The medical student at Paris 13 university, a 19-year-old woman identified only as Rose, filed a complaint with police on Oct. 20, the Europe 1 radio station reported Monday.
“Jew level 31, involved but capable of interacting with the goyim,” one remark about a Jewish student read on a Facebook group belonging to Paris 13 students.
“Jew level 75, category 4, will do anything for the community,” another said.
A third one read: “Level 2, aware that there’s a holiday called Shabbat.”
Rose said the list was part of a series of incidents involving anti-Semitic hate speech that she had experienced in recent months.
Several months ago, a group of students began making anti-Semitic jokes about the Holocaust on campus in Rose’s presence, she told police, including by performing the Hitler salute. To offend her, they also played a game they called “frispa” in which a kippah is thrown around like a Frisbee, she said. She said the classmates would point at her and make insults, ignoring her pleas that they stop.
On a student Facebook channel, the same students and others invented a caption contest about her that included “Auschwitz 2019,” “deportation 2019” and “Nazis against Jews” accompanied by a graphics-generated picture depicting a Jewish student on fire.
French Education Minister Frederique Vidal told Europe 1 that “these acts are profoundly unacceptable.”
“Days after the attack on a synagogue in Pittsburgh, I want to remind everyone that words can kill,” Vidal said.

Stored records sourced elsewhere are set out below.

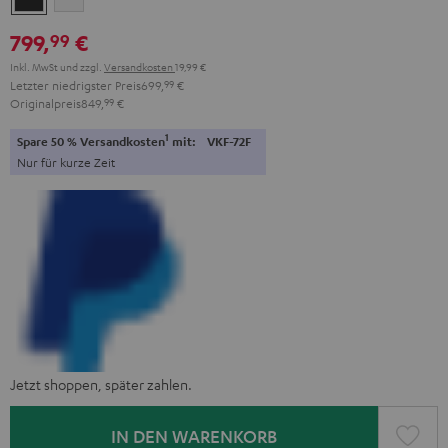
Black
White
799,
€
99
Inkl. MwSt
und zzgl.
Versandkosten
19,99 €
Letzter niedrigster Preis
699,
99
€
Originalpreis
849,
99
€
1
Spare 50 % Versandkosten
mit:
VKF-72F
Nur für kurze Zeit
Jetzt shoppen, später zahlen.
IN DEN WARENKORB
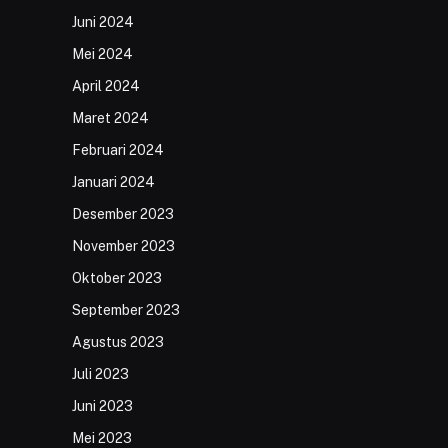
Juni 2024
Mei 2024
April 2024
Maret 2024
Februari 2024
Januari 2024
Desember 2023
November 2023
Oktober 2023
September 2023
Agustus 2023
Juli 2023
Juni 2023
Mei 2023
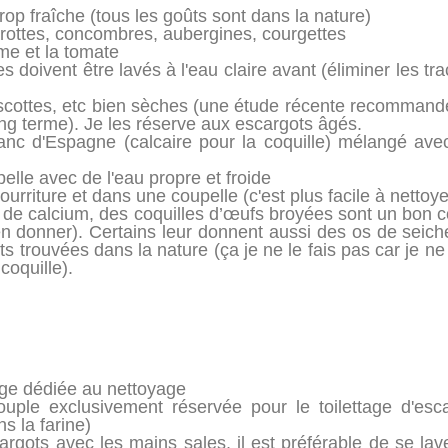
rop fraîche (tous les goûts sont dans la nature)
arottes, concombres, aubergines, courgettes
me et la tomate
es doivent être lavés à l'eau claire avant (éliminer les t
iscottes, etc bien sèches (une étude récente recommande 
ng terme). Je les réserve aux escargots âgés.
c d'Espagne (calcaire pour la coquille) mélangé avec 
elle avec de l'eau propre et froide
ourriture et dans une coupelle (c'est plus facile à nettoy
s de calcium, des coquilles d’œufs broyées sont un bon
en donner). Certains leur donnent aussi des os de seich
ts trouvées dans la nature (ça je ne le fais pas car je n
coquille).
nge dédiée au nettoyage
uple exclusivement réservée pour le toilettage d'esca
ns la farine)
argots avec les mains sales, il est préférable de se la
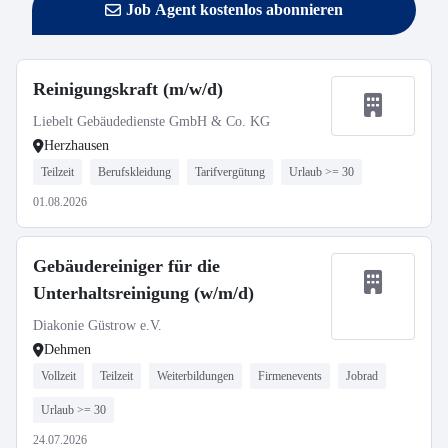
Job Agent kostenlos abonnieren
Reinigungskraft (m/w/d)
Liebelt Gebäudedienste GmbH & Co. KG
Herzhausen
Teilzeit
Berufskleidung
Tarifvergütung
Urlaub >= 30
01.08.2026
Gebäudereiniger für die
Unterhaltsreinigung (w/m/d)
Diakonie Güstrow e.V.
Dehmen
Vollzeit
Teilzeit
Weiterbildungen
Firmenevents
Jobrad
Urlaub >= 30
24.07.2026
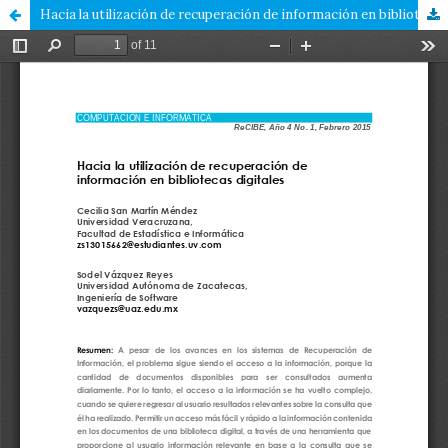
Hacia la utilización de recuperación de información en bibliotecas digitales - Towards using of information retrieval in digital libraries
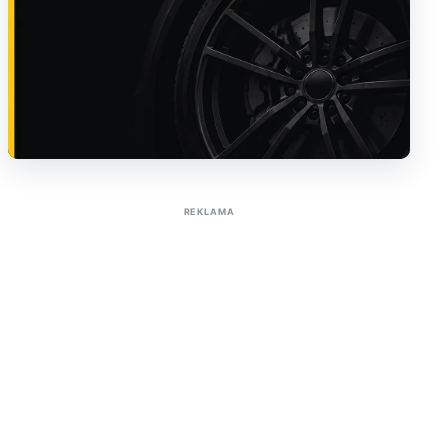
Sužinoti apie reklamą AutoTaktas portale
REKLAMA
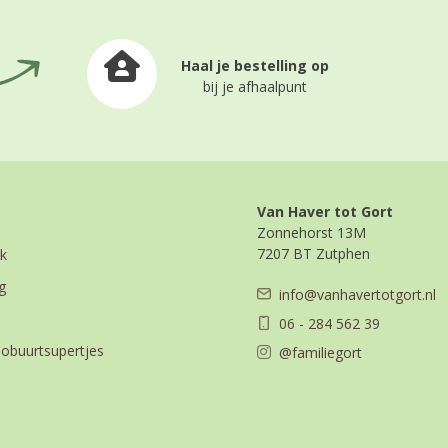
Haal je bestelling op
bij je afhaalpunt
Van Haver tot Gort
Zonnehorst 13M
7207 BT Zutphen
k
g
info@vanhavertotgort.nl
06 - 284 562 39
iobuurtsupertjes
@familiegort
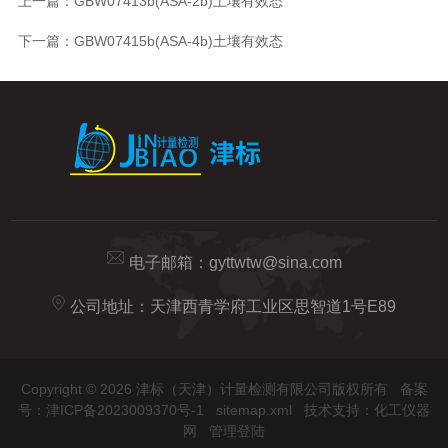
上一篇：
GBW07413b(ASA-2b)土壤有效态
下一篇：
GBW07415b(ASA-4b)土壤有效态
电子邮箱：
gyttwtw@sina.com
公司地址：天津西青学府工业区思智道1号E89
Copyright © 2026 津标（天津）计量检测有限公司版权所有
备案
号：津ICP备2023009370号-1
sitemap.xml
技术支持：
化工仪器
网
管理登陆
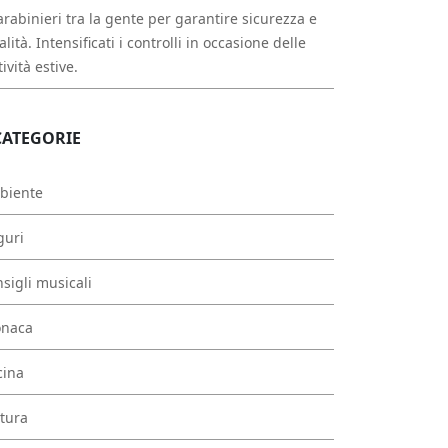
arabinieri tra la gente per garantire sicurezza e
alità. Intensificati i controlli in occasione delle
tività estive.
CATEGORIE
biente
guri
sigli musicali
onaca
cina
tura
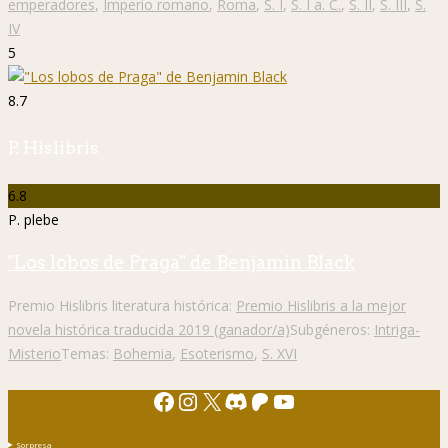
emperadores
,
Imperio romano
,
Roma
,
S. I
,
S. I a. C.
,
S. II
,
S. III
,
S.
IV
5
8.7
P. Hislibris
6.8
P. plebe
"Los lobos de Praga" de Benjamin Black
Premio Hislibris literatura histórica:
Premio Hislibris a la mejor
novela histórica traducida 2019 (ganador/a)
Subgéneros:
Intriga-
Misterio
Temas:
Bohemia
,
Esoterismo
,
S. XVI
Facebook
Instagram
X
Discord
Patreon
YouTube
Sorpresa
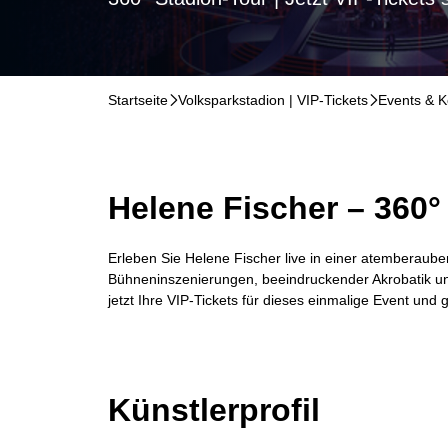
Startseite
􀆊
Volksparkstadion | VIP-Tickets
􀆊
Events & K
Helene Fischer – 360°
Erleben Sie Helene Fischer live in einer atemberau
Bühneninszenierungen, beeindruckender Akrobatik und 
jetzt Ihre
VIP-Tickets für dieses einmalige Event und 
Künstlerprofil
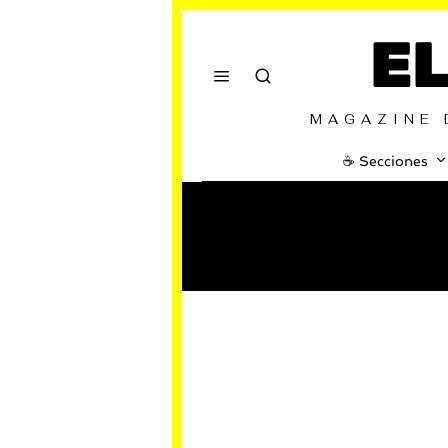
E
MAGAZINE 
☕️ Secciones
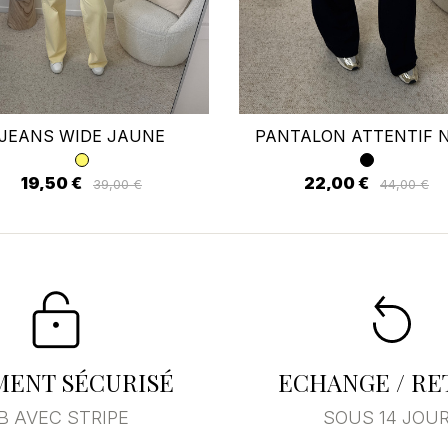
us devez être connecté pour enregistrer des produits dans votre li
envies.
Annuler
Se connecter
JEANS WIDE JAUNE
PANTALON ATTENTIF N
19,50 €
22,00 €
39,00 €
44,00 €
MENT SÉCURISÉ
ECHANGE / R
B AVEC STRIPE
SOUS 14 JOU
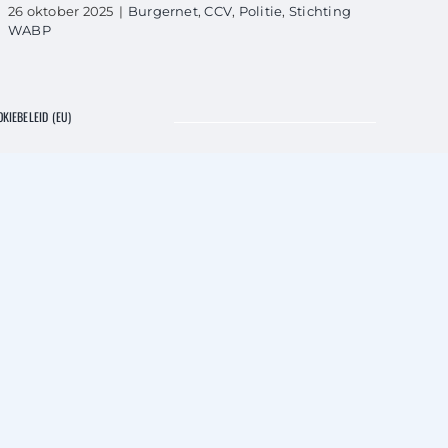
26 oktober 2025
|
Burgernet
,
CCV
,
Politie
,
Stichting
WABP
KIEBELEID (EU)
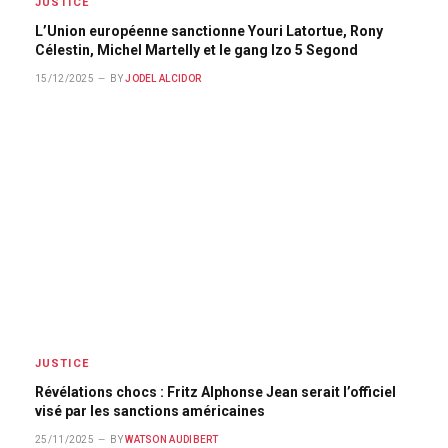
JUSTICE
L’Union européenne sanctionne Youri Latortue, Rony
Célestin, Michel Martelly et le gang Izo 5 Segond
15/12/2025
BY
JODEL ALCIDOR
JUSTICE
Révélations chocs : Fritz Alphonse Jean serait l’officiel
visé par les sanctions américaines
25/11/2025
BY
WATSON AUDIBERT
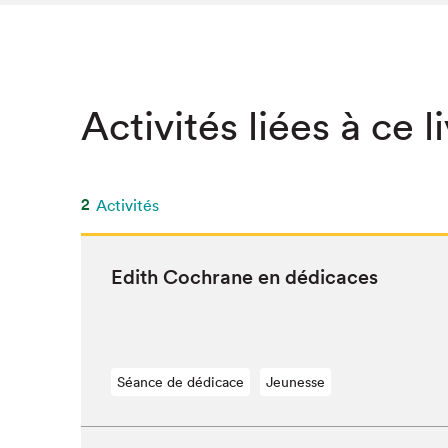
Activités liées à ce l
2
Activités
Edith Cochrane en dédicaces
Séance de dédicace
Jeunesse
Que cher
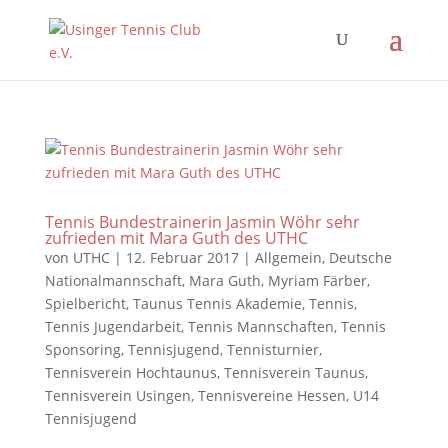
Tennis Bundestrainerin Jasmin Wöhr sehr
zufrieden mit Mara Guth des UTHC
von
UTHC
|
12. Februar 2017
|
Allgemein
,
Deutsche
Nationalmannschaft
,
Mara Guth
,
Myriam Färber
,
Spielbericht
,
Taunus Tennis Akademie
,
Tennis
,
Tennis Jugendarbeit
,
Tennis Mannschaften
,
Tennis
Sponsoring
,
Tennisjugend
,
Tennisturnier
,
Tennisverein Hochtaunus
,
Tennisverein Taunus
,
Tennisverein Usingen
,
Tennisvereine Hessen
,
U14
Tennisjugend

Last week, Sacha Ghozlan, the president of the Union of Jewish Students of France, said that anti-Semitic graffiti are “becoming an almost daily occurrence” in institutions of higher education in that country. He made the remark following the discovery of graffiti targeting the dean of a Paris-area medical school.
Earlier this month, the word “Juden,” German for Jews, appeared along with swastikas on the walls inside the HEC business school in Paris.
Last month, Vidal also condemned what she termed “anti-Semitic graffiti” targeting the rector of the Grenoble-Alpes University in eastern France.